To-do item » Find the line with "Faktura / Delbetalning" in the data below. Repeat it and every line after it exactly, but not the pictures.

******************************

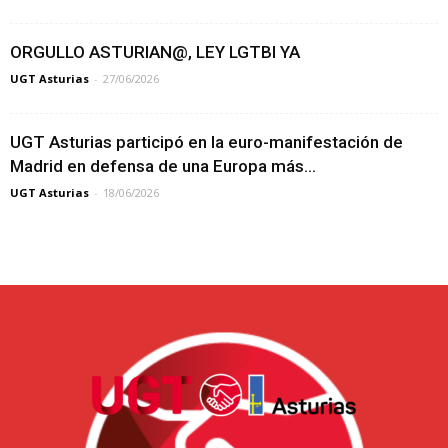
ORGULLO ASTURIAN@, LEY LGTBI YA
UGT Asturias
-
27/06/2026
UGT Asturias participó en la euro-manifestación de
Madrid en defensa de una Europa más...
UGT Asturias
-
18/06/2026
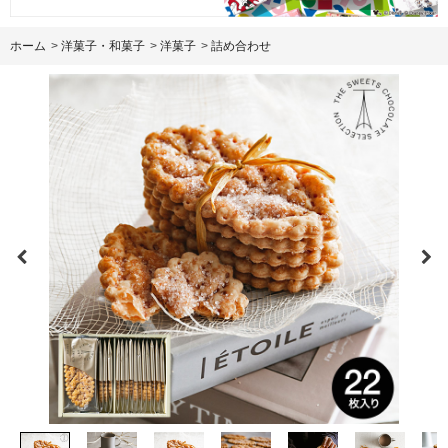
ホーム
>
洋菓子・和菓子
>
洋菓子
>
詰め合わせ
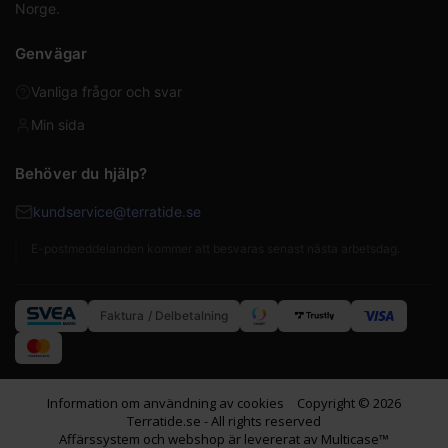
Norge.
Genvägar
Vanliga frågor och svar
Min sida
Behöver du hjälp?
kundservice@terratide.se
E-postmeddelanden kommer att besvaras senast nästa arbetsdag.
Faktura / Delbetalning
Information om användning av cookies
Copyright © 2026
Terratide.se - All rights reserved
Affärssystem
och
webshop
är levererat av
Multicase™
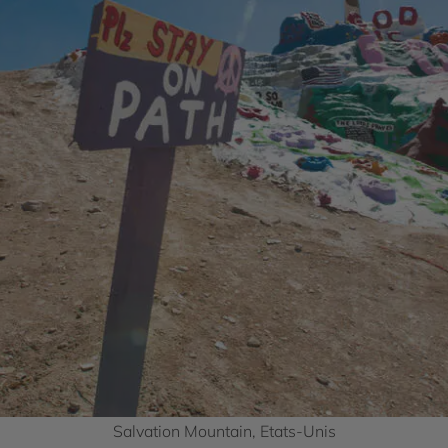
Salvation Mountain, Etats-Unis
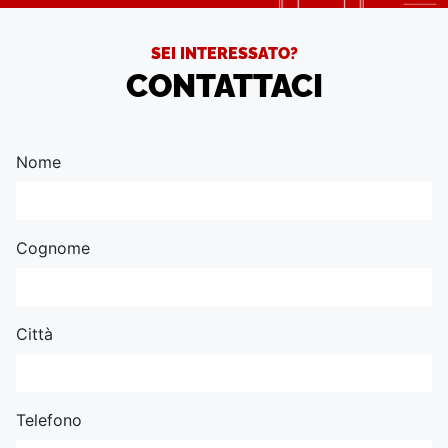
SEI INTERESSATO?
CONTATTACI
Nome
Cognome
Città
Telefono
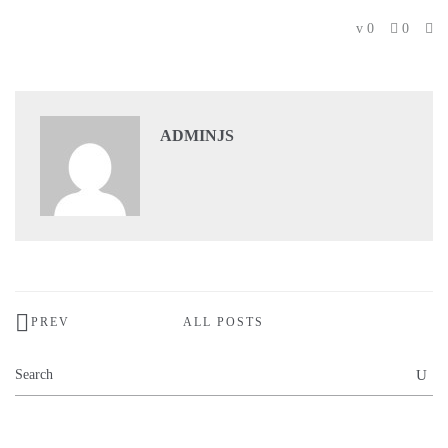
0
0
ADMINJS
PREV
ALL POSTS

******************************

Response to this exercise »
Faktura / Delbetalning
Information om användning av cookies
Copyright © 2026
Terratide.se - All rights reserved
Affärssystem
och
webshop
är levererat av
Multicase™
Salvation Mountain, Etats-Unis
SEI INTERESSATO?
CONTATTACI
Nome
Cognome
Città
Telefono
0
0
ADMINJS
PREV
ALL POSTS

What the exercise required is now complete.